So, why is this book so significant and important to share with your students? Well, as I’m sure you are aware, an increasing number of primary students experience anxiety to some degree. As a result, it is critical that we empower young children with information and useful tools to manage anxiety.
When my son and I opened the pages of this book, we instantly fell in love with the fierce warrior character (central to the narrative). What’s more, as we read on, we befriended anxiety and started to look at things differently. As you’ll see, the author, Karen Young describes anxiety as being like your own fierce warrior, always there to protect you.
Hey Warrior is also an important reminder to incorporate mindfulness into our teaching practice. A five or ten-minute daily mindfulness practice can see students reduce stress and anxiety, increase concentration and engagement, and much more. Head to our Mindfulness Teaching Resources Collection and Mindfulness Teaching Resource Pack to find everything that you need.
Under the Stars
Under the Stars transports curious kids on an interplanetary journey through the night sky!

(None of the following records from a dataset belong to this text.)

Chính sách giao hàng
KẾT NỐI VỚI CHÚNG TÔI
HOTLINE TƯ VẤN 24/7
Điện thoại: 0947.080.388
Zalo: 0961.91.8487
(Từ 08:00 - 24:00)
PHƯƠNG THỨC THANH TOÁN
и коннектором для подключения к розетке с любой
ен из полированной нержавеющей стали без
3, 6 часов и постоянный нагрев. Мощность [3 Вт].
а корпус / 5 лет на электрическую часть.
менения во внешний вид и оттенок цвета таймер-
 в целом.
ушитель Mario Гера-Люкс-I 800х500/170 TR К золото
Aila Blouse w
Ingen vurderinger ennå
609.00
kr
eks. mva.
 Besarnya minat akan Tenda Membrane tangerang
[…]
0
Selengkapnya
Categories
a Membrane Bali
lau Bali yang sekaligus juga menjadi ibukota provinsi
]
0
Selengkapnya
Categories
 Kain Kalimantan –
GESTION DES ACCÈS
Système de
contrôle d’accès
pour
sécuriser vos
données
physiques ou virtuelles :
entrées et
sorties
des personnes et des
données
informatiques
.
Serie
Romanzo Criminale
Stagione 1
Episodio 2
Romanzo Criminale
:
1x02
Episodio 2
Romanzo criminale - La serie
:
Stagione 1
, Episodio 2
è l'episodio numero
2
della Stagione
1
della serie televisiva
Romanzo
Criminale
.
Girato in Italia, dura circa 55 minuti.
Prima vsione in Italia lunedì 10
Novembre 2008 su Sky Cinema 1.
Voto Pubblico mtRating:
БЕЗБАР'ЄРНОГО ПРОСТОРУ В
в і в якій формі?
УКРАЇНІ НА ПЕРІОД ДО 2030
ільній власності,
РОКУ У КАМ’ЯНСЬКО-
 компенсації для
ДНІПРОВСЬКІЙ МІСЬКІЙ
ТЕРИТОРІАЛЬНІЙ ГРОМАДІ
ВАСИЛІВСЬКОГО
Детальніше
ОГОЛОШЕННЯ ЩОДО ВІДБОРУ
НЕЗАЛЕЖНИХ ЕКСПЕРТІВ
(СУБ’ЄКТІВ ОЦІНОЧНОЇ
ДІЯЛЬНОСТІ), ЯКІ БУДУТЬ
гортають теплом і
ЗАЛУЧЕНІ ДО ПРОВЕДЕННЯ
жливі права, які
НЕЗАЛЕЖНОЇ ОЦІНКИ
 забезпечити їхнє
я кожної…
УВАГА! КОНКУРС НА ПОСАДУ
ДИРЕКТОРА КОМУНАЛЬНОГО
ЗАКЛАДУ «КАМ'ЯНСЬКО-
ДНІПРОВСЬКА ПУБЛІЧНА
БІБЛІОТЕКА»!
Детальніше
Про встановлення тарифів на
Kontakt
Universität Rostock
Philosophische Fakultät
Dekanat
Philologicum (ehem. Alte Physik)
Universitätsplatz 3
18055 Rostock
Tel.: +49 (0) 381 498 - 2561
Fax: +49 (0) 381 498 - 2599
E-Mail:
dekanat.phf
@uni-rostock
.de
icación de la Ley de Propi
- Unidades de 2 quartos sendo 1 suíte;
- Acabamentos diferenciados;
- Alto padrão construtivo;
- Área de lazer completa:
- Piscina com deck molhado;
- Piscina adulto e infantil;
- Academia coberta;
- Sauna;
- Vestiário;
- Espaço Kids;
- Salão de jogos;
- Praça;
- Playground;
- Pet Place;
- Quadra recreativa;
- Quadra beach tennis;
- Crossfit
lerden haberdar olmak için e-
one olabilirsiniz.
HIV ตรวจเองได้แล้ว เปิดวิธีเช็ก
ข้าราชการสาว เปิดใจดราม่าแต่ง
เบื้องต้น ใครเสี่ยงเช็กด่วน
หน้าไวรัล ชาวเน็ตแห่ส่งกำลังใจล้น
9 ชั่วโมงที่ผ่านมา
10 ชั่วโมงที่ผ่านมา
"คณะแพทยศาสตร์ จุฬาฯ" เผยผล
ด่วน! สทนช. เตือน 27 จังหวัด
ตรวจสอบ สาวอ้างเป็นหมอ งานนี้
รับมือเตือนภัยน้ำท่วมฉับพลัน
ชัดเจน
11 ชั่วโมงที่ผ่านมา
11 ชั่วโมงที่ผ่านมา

Don’t be afraid of exposing your students to the sophisticated language in this children’s book. Because, believe me, they will lap it up and acquire a breadth of vocabulary to take their reading and writing to a new level. This children’s book is ideal to explore over a term and is ideal to incorporate into your Earth and Space Science unit.
Need an Earth and Space unit plan? Check out our curriculum-aligned The Interplay of the Sun, Earth and Moon Unit Plan. And don’t forget to check out our Earth and Space Teaching Resource Collection.

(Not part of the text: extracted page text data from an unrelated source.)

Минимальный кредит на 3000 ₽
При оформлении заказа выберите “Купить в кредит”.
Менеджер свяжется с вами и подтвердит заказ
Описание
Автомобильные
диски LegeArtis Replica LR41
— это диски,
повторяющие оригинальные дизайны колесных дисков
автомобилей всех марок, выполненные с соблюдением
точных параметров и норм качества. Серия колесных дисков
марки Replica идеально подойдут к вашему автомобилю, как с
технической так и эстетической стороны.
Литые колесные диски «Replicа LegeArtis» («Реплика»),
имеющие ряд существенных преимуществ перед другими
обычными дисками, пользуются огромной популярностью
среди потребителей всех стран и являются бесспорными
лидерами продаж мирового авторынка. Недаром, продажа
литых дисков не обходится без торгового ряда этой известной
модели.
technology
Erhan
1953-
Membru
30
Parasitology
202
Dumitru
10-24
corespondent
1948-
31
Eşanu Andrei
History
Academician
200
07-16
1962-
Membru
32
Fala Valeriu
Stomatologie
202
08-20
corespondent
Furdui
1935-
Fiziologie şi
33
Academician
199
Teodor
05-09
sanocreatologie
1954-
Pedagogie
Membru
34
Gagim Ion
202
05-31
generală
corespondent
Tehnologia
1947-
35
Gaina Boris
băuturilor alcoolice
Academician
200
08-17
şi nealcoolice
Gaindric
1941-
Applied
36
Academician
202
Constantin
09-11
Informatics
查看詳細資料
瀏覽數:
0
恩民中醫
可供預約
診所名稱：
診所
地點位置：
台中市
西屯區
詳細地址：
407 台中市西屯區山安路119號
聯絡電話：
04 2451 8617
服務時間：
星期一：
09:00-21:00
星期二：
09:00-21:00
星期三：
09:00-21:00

Title: Cooee Mittigar Story on Darug Songlines
Author: Jasmine Seymour, Leanne Mulgo Watson (Illustrator)
Publisher: Magabala Books
Age Range: middle to upper years
Themes: Aboriginal stories, Country, land, respect, language.
Tread softly on our lands. Know that this dreaming was here. Is still here. Will be forever.

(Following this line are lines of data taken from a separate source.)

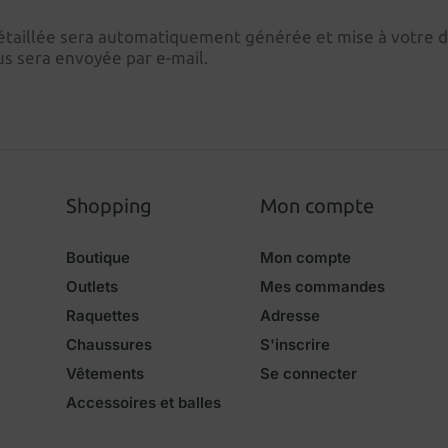
e détaillée sera automatiquement générée et mise à votre
s sera envoyée par e-mail.
Shopping
Mon compte
Boutique
Mon compte
Outlets
Mes commandes
Raquettes
Adresse
Chaussures
S'inscrire
Vêtements
Se connecter
Accessoires et balles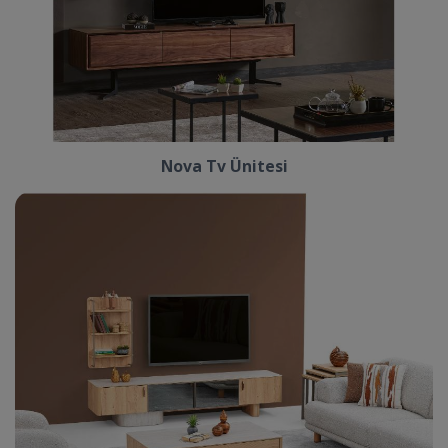
Nova Tv Ünitesi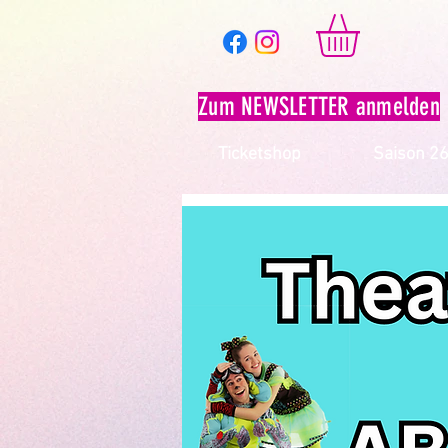
Zum NEWSLETTER anmelden
Ticketshop
Saison 2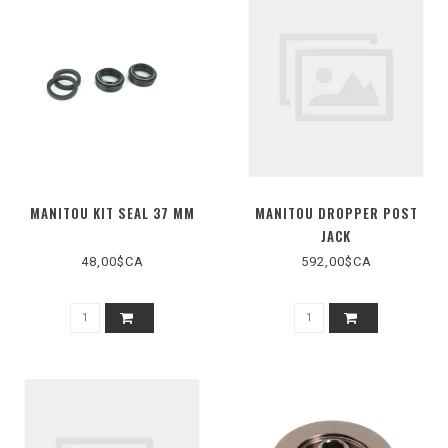
MANITOU KIT SEAL 37 MM
MANITOU DROPPER POST
JACK
48,00$CA
592,00$CA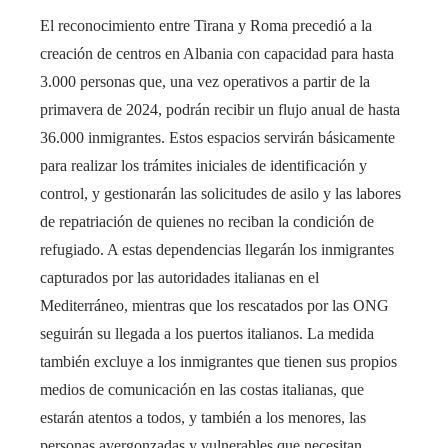
El reconocimiento entre Tirana y Roma precedió a la
creación de centros en Albania con capacidad para hasta
3.000 personas que, una vez operativos a partir de la
primavera de 2024, podrán recibir un flujo anual de hasta
36.000 inmigrantes. Estos espacios servirán básicamente
para realizar los trámites iniciales de identificación y
control, y gestionarán las solicitudes de asilo y las labores
de repatriación de quienes no reciban la condición de
refugiado. A estas dependencias llegarán los inmigrantes
capturados por las autoridades italianas en el
Mediterráneo, mientras que los rescatados por las ONG
seguirán su llegada a los puertos italianos. La medida
también excluye a los inmigrantes que tienen sus propios
medios de comunicación en las costas italianas, que
estarán atentos a todos, y también a los menores, las
personas avergonzadas y vulnerables que necesitan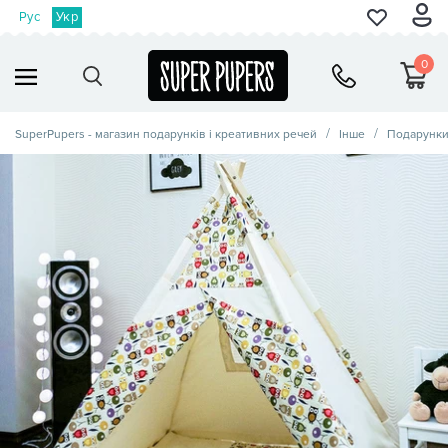
Рус
Укр
0
SuperPupers - магазин подарунків і креативних речей
Інше
Подарунки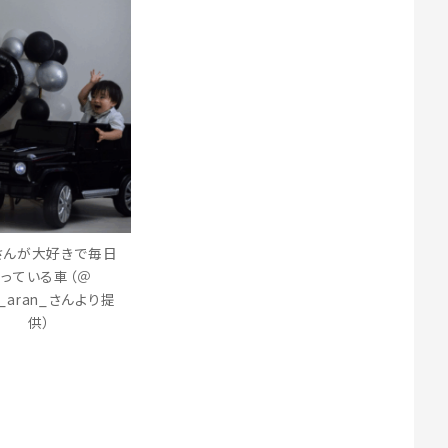
さんが大好きで毎日
っている車（＠
__aran_さんより提
供）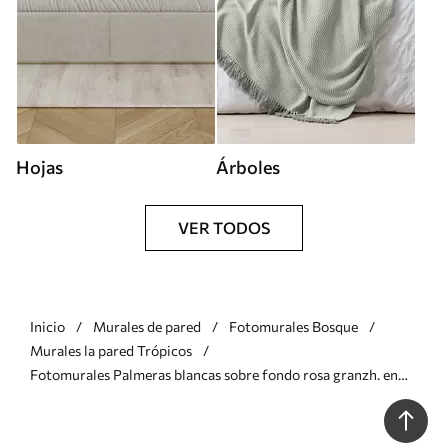
Hojas
Árboles
VER TODOS
Inicio
Murales de pared
Fotomurales Bosque
Murales la pared Trópicos
Fotomurales Palmeras blancas sobre fondo rosa granzh. en
colores verdes Nr. u74601v3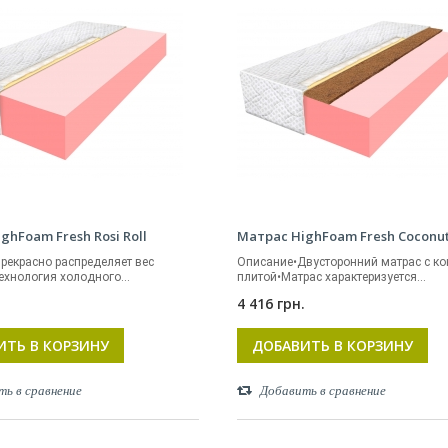
ghFoam Fresh Rosi Roll
Матрас HighFoam Fresh Coconu
рекрасно распределяет вес
Описание•Двусторонний матрас c к
ехнология холодного...
плитой•Матрас характеризуется...
.
4 416 грн.
ИТЬ В КОРЗИНУ
ДОБАВИТЬ В КОРЗИНУ
ть в сравнение
Добавить в сравнение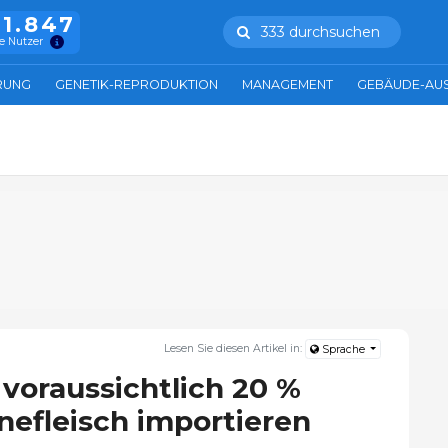
11.847
333 durchsuchen
e Nutzer
RUNG
GENETIK-REPRODUKTION
MANAGEMENT
GEBÄUDE-AU
Lesen Sie diesen Artikel in:
Sprache
 voraussichtlich 20 %
efleisch importieren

Are you looking for Aboriginal stories to share and explore with your students? This beautifully written book is one of our top picks because of its underlying message to respect and remember Darug Nura (Country), its traditions and language.
So, what does Cooee Mittigar, mean? It means Come Here Friend. And so, this children’s book is a welcoming invitation to yana (walk), on Darug Country. The Darug people are the Indigenous Peoples of the Sydney basin area. The Darug Peoples have a hugely significant link to a culture that spans more than 60 000 years.
I love the glossary of language at the back of this book! I have no doubt that your students will have fun exploring it too!
Explore Your World Weird, Wild, Amazing
Title: Explore Your World Weird, Wild, Amazing
Author: Prof. Tim Flannery, Sam Caldwell (Illustrator)
Publisher: Hardie Grant Egmont
Age Range: middle to upper years
Themes: animals, the natural world
Get your class ready for a whole new look at the world! Your students are going to love meeting the weirdest, wildest and most spectacular animals on the planet.
Are zombie jellyfish real?
Do frogs like opera?
Which animals eat poop? (And more importantly, WHY?!)
What’s it like to wrestle a python?
This fascinating children’s’ book is going to make you and your students laugh out loud… and feel a little bit squirmish!
Finally, don’t forget to build and maintain a strong relationship with your teacher librarian (if you are fortunate enough to have one). Teacher librarians are an incredibly useful resource and are there to help you find these books and other quality literature.